PROBLEM REQUIREMENTS => Reproduce the records word for word, starting at their first line and stopping after the line that contains "kilometers from Panaji, the".

DATA SUPPLIED =>
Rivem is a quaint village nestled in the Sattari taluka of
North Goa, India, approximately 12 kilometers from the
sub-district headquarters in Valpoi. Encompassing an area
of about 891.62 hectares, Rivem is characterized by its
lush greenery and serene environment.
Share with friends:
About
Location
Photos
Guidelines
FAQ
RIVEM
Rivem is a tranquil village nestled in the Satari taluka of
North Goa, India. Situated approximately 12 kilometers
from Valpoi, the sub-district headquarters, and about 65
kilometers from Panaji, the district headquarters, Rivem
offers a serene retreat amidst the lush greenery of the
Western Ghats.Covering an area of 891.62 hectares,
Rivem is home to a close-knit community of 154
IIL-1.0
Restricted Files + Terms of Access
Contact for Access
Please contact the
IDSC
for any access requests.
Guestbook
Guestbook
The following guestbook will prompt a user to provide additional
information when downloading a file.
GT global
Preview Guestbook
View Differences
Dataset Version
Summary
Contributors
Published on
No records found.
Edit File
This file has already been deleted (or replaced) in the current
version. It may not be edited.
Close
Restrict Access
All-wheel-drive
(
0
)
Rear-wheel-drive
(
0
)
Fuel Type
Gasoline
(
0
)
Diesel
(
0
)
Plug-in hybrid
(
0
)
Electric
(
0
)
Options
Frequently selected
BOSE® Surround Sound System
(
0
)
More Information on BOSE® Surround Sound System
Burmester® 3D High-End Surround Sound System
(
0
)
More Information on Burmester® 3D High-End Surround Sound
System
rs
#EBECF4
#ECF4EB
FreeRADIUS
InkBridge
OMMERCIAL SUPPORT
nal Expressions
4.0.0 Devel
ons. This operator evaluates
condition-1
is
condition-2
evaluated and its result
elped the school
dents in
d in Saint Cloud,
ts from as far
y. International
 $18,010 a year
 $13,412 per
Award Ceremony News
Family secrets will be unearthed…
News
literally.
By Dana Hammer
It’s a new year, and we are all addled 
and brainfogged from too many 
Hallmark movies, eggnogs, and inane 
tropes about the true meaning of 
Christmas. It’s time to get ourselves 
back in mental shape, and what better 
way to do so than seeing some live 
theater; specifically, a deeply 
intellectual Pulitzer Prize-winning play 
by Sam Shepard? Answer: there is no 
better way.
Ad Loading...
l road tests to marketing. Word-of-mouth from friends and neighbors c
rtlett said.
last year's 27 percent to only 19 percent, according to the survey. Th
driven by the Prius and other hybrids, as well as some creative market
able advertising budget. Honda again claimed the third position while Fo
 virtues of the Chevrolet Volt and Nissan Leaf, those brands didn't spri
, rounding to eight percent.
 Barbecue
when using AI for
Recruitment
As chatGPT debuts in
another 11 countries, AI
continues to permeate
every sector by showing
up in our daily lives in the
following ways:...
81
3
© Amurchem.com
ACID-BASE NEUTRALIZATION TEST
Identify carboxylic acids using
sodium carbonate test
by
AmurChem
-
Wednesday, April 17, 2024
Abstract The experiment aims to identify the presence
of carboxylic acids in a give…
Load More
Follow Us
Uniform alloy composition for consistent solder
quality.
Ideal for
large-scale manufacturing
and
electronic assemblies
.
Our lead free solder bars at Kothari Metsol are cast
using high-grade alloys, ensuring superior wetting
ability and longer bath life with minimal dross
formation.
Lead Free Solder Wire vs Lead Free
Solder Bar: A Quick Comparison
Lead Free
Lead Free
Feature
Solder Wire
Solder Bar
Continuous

RESPONSE TO THE EXERCISE =>
Rivem is a quaint village nestled in the Sattari taluka of
North Goa, India, approximately 12 kilometers from the
sub-district headquarters in Valpoi. Encompassing an area
of about 891.62 hectares, Rivem is characterized by its
lush greenery and serene environment.
Share with friends:
About
Location
Photos
Guidelines
FAQ
RIVEM
Rivem is a tranquil village nestled in the Satari taluka of
North Goa, India. Situated approximately 12 kilometers
from Valpoi, the sub-district headquarters, and about 65
kilometers from Panaji, the district headquarters, Rivem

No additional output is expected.